Les langues de bœuf avec leurs gros sabots me rétorqueront que j’ai pas besoin de faire mon malin avec mes péroraisons sur la conjugaison parce que finalement, tes parenthèses , pauvre idiot, ça s’appelle des vacances.
Vous avez compris que les langues de bœufs, même si j’adore ce mets délicat, restent au pas de la porte.
Certes, les vacances proprement dites sont faites pour se reposer, se ressourcer et peuvent, dans certains cas, se rapprocher d’une parenthèse. Mais pas toujours.
J’ouvre une parenthèse: j’ai souvent consacré des jours de congés sans toutefois partir sous les tropiques. Et rester à la maison pour bricoler, ranger le garage ou jardiner, ceux qui me connaissent savent qu’on peut pas parler franchement de parenthèse stricto sensu. Tout au plus de petites guillemets et encore! Je referme la parenthèse.
Pour la parenthèse, la vraie, on parle de passions, d’émotions pures, de sensations fortes. C’est une randonnée me concernant, cela peut être jardiner pour d’autres, courir, jouer du biniou.
Le stress n’a pas sa place dans une parenthèse, pas plus que la peur ou la peine.
Les vivre est bénéfique sur le moment et aussi après. Se les remémorer permet un instant de replonger dans cette eau tiède turquoise aux senteurs boréales et apporte une éclaircie dans le ciel morose.
Et c’est à ça que sert l’Art.
J’entends déjà les langues de chat sournoises comparer l’art à un passe-temps pour bobos désœuvrés et fainéants.
J’ai une bonne nouvelle: comme les langues de chat vont devoir faire le pied de grue aussi devant la porte, elles pourront nous débarrasser des langues de vipères en les bouffant, elles-mêmes dératiseront les langues de bœuf en les mordant au jarret, qui elles-mêmes extermineront les langues de chat à grands coups de sabots. Il y a des carnages salutaires.
L’art est une parenthèse offerte, un échappatoire qui vous happe, ou qui vous harpe dans le cas de musique symphonique. Ecouter Mozart est l’assurance d’une parenthèse enchantée, tout comme sa flûte. J’ai moi-même jouer de la flûte en 6ème, mais elle était plutôt en chantier.

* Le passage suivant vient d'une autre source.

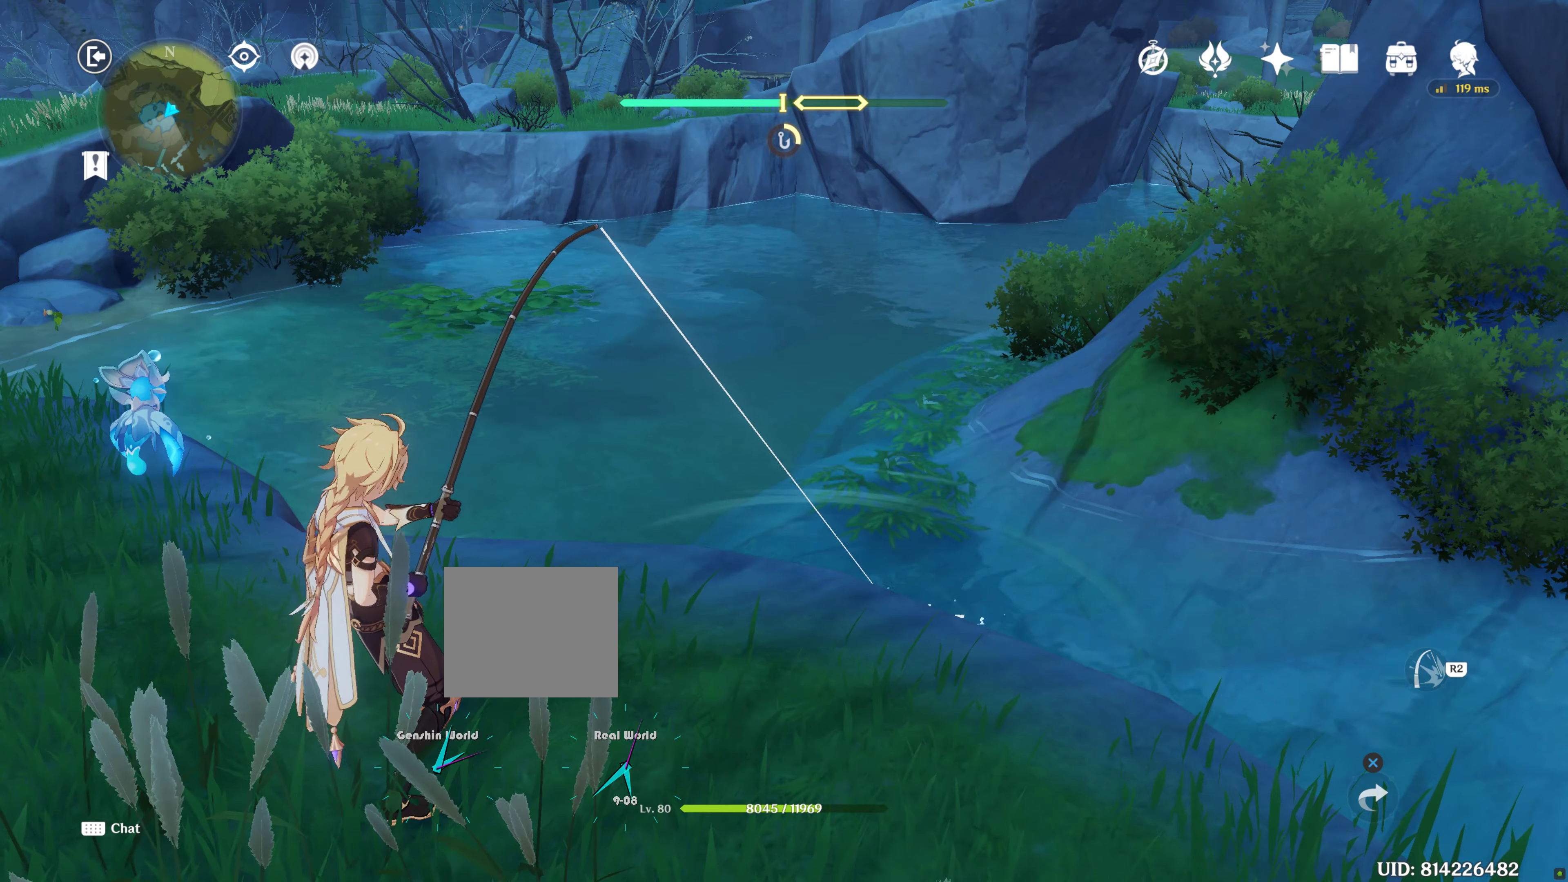
{"buttons": ["R2"], "left_stick": "center", "right_stick": "center", "events": [[66, "R2", "down"]]}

L’art permet surtout, et c’est là toute son essence, sa pureté, de s’évader dans les moments les plus difficiles. Parler poésie lorsqu’on se bat contre une maladie, écouter un vieil homme chanter dans un wagon à bestiaux à destination des camps, regarder un spectacle de clown alors qu’on est contraint à 8 ans de vivre dans une chambre stérilisée. Lorsqu’on est tout en bas, l’art permet de se raccrocher au monde des vivants, au temps des jours heureux.
Je vais maintenant poser la question que les mauvaises langues auraient posée si elle ne s’étaient pas entretuées : faut-il être un artiste pour faire de l’art?
La réponse est non, la preuve est sous vos yeux, et ce n’est pas langue fourchue qui vous parle. Écrire peut être considéré comme une manifestation artistique sans pour autant qu’elle soit l’œuvre d’un artiste.
Écrire, chanter, peindre, jouer du ukulélé (parce que le biniou, ça va bien 5 minutes) est une invitation à l’art.
Tourterelle: tu devais être un joli petit artiste en culotte courte avec ton pipeau à la bouche en 6ème?
Cyril: l’art, c’est comme le reste, il a ses limites.
Je ne pourrais pas finir ce propos sans invoquer l’amour. L’amour de l’art, de l’artiste ou l’amour avec un grand A qui peut ouvrir une parenthèse sans jamais la refermer.